── QUOTED PASSAGE ──

The Seminole County case was brought by Harry Jacobs, an attorney and volunteer election observer for the Democratic Party. The lawsuit argues that all 15,000 absentee ballots cast in the county should be thrown out because there was no way to tell which ballots were cast by voters who's applications were incomplete.

Jacobs argues that adding the missing information was illegal, and the ballots should be disqualified.

"To allow those voters' ballots to be counted when they were illegally issued then dilutes everyone else's vote who voted legally in this particular election," Jacobs said.

GOP: Cases show Democrats' desperation

Seminole County Elections Supervisor Sandra Goard is also under fire for allowing Republicans to use her office to complete the absentee ballot requests. The GOP calls Jacobs' suit -- and a similar one filed in Martin County, also heavily Republican -- representative of Democratic Party politics at its most desperate.

"This is an attempt to target Seminole County, which is Republican-rich country, where they know mathematically if they can throw out 15,000 votes, they can gain a 5,000 vote advantage for Al Gore in the statewide count," said Ken Wright, a lawyer for the state Republican Party.

Gore offers sympathetic words for lawsuits

Though Gore is not directly connected to the lawsuits, he suggested Tuesday they could be significant.

"More than enough votes were taken away from Democrats because they were not given the same access that Republicans were," Gore said in his most specific comments on the cases to date.

───
── RECORDED DATA ──

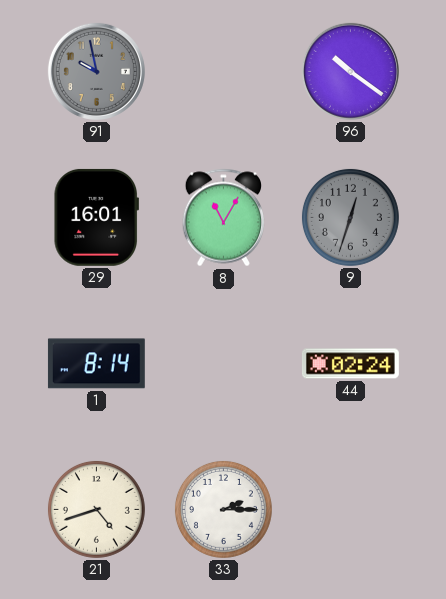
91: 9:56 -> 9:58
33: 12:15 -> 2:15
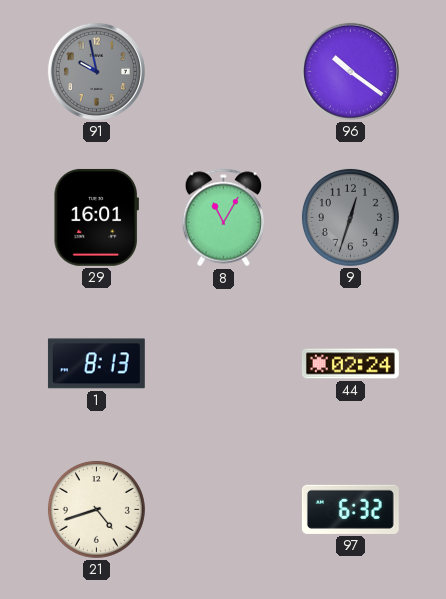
1: 8:14 -> 8:13
33: 2:15 -> none
97: none -> 6:32
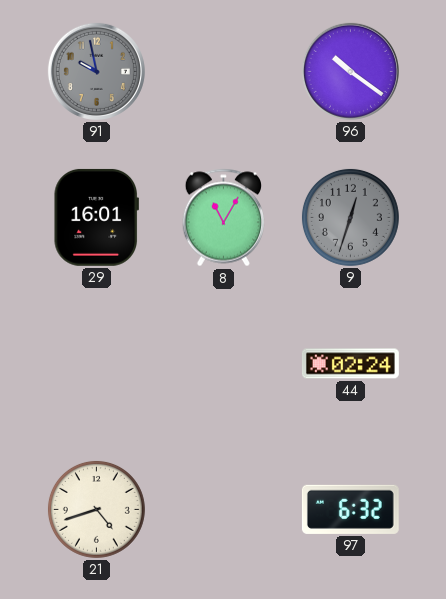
1: 8:13 -> none
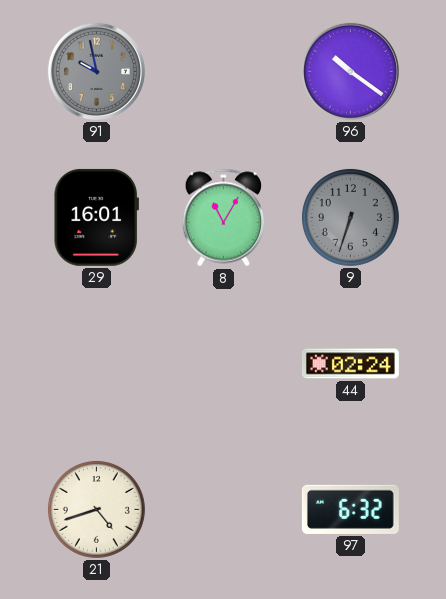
9: 12:33 -> 6:33
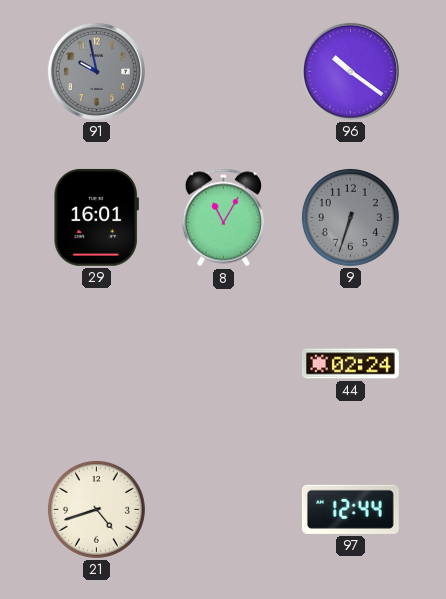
97: 6:32 -> 12:44
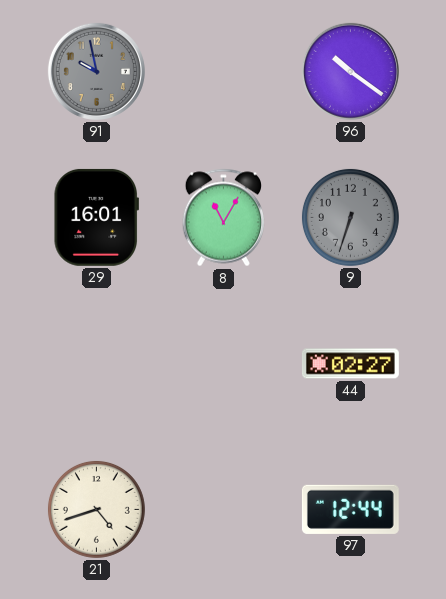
44: 02:24 -> 02:27
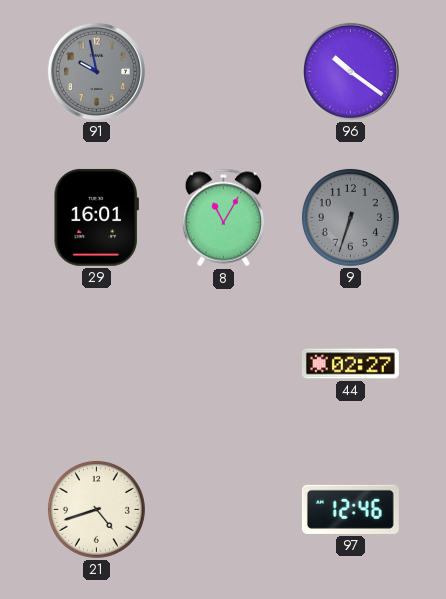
97: 12:44 -> 12:46
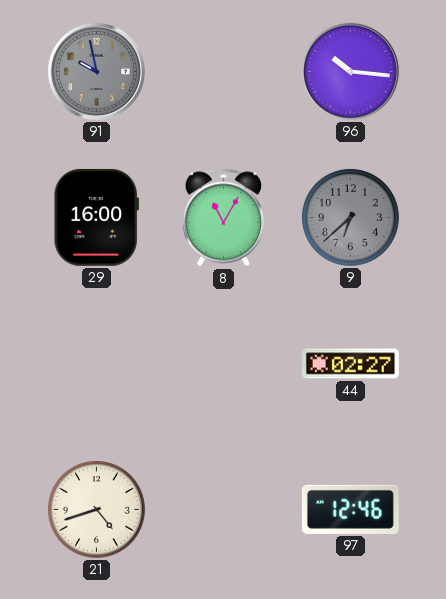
96: 10:21 -> 10:16
29: 16:01 -> 16:00
9: 6:33 -> 6:38
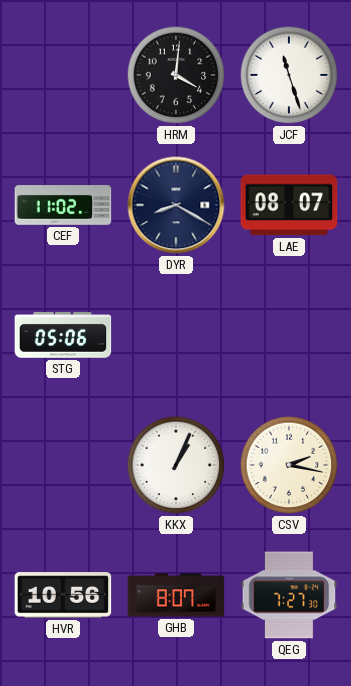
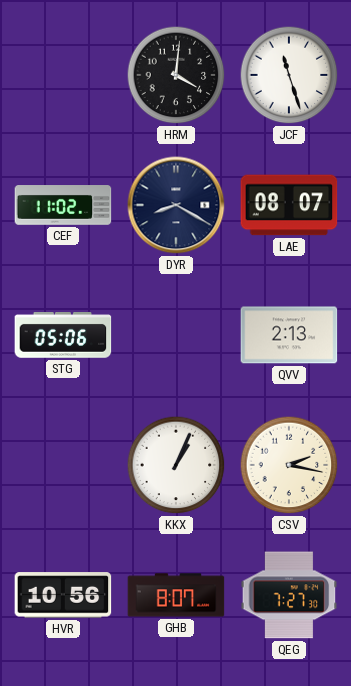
QVV: none -> 2:13
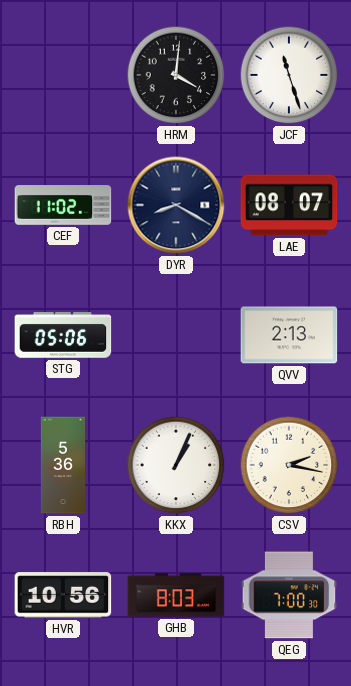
RBH: none -> 5:36
GHB: 8:07 -> 8:03
QEG: 7:27 -> 7:00
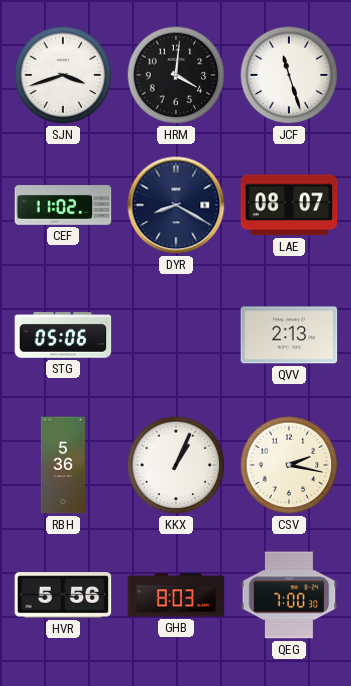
SJN: none -> 3:42
HVR: 10:56 -> 5:56
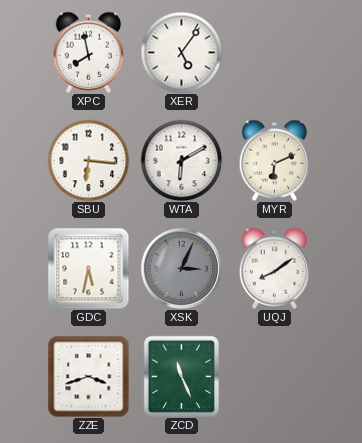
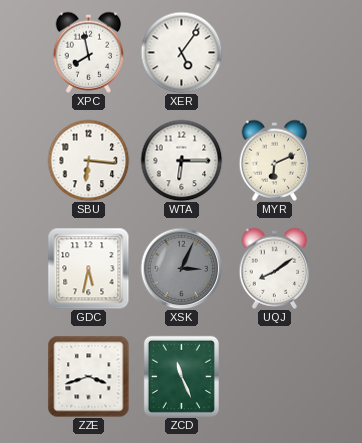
WTA: 6:10 -> 6:15
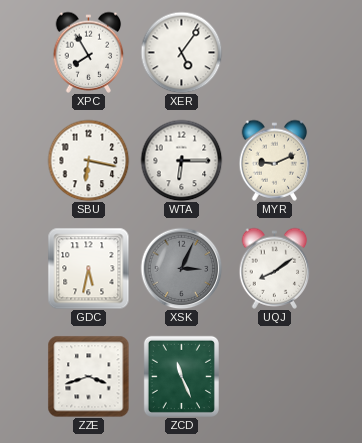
XPC: 7:58 -> 7:55
SBU: 6:16 -> 6:17
MYR: 6:11 -> 9:11
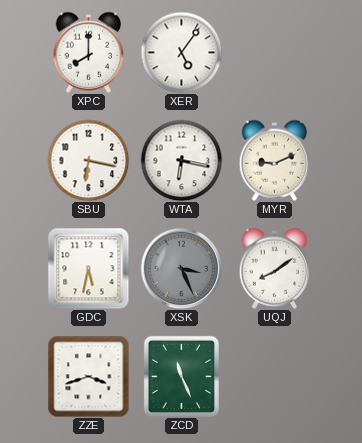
XPC: 7:55 -> 8:00
WTA: 6:15 -> 6:17
XSK: 3:04 -> 3:26
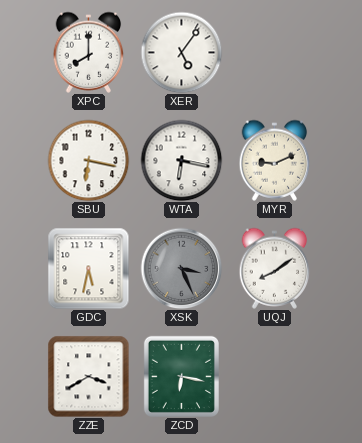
ZZE: 3:42 -> 3:40
ZCD: 11:26 -> 6:17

───

▸ COMPLETE THE FOLLOWING
**A)** Decide whether each statement agrees with the ballot lawsuit article, answering yes or no and quoting the deciding words from the article: (i) the lawsuit seeks to have every absentee ballot cast in Seminole County thrown out; (ii) Gore is directly connected to the lawsuits; (iii) a similar suit was filed in Martin County.
**B)** List every person named in the ballot lawsuit article.
**C)** Carry the ballot lawsuit article forward from its last sentence.

▸ SET OF ANSWERS
**A)**
(i) Yes: "all 15,000 absentee ballots cast in the county should be thrown out"
(ii) No: "Though Gore is not directly connected to the lawsuits"
(iii) Yes: "a similar one filed in Martin County, also heavily Republican"

**B)**
Harry Jacobs
Sandra Goard
Ken Wright
Al Gore

**C)**
Repeating Democratic charges, Gore said Republicans were allowed to come in and amend ballot applications so they could be counted. Democrats, he said, were denied the same opportunity.

"Now that doesn't seem fair to me," Gore said, predicting that the two cases would wind up before the Florida Supreme Court.

While the merits of the lawsuit will be tried Wednesday, Gore could face a political problem by supporting the Seminole County case or its companion in Martin County, CNN election law analyst David Cardwell said.

It would be bad public relations, Cardwell said, to fight a case before one Florida court arguing that all ballots should be counted, while arguing before another that thousands of ballots should be thrown out.

CNN Correspondent Mark Potter and CNN.com Writer Matt Smith contributed to this report.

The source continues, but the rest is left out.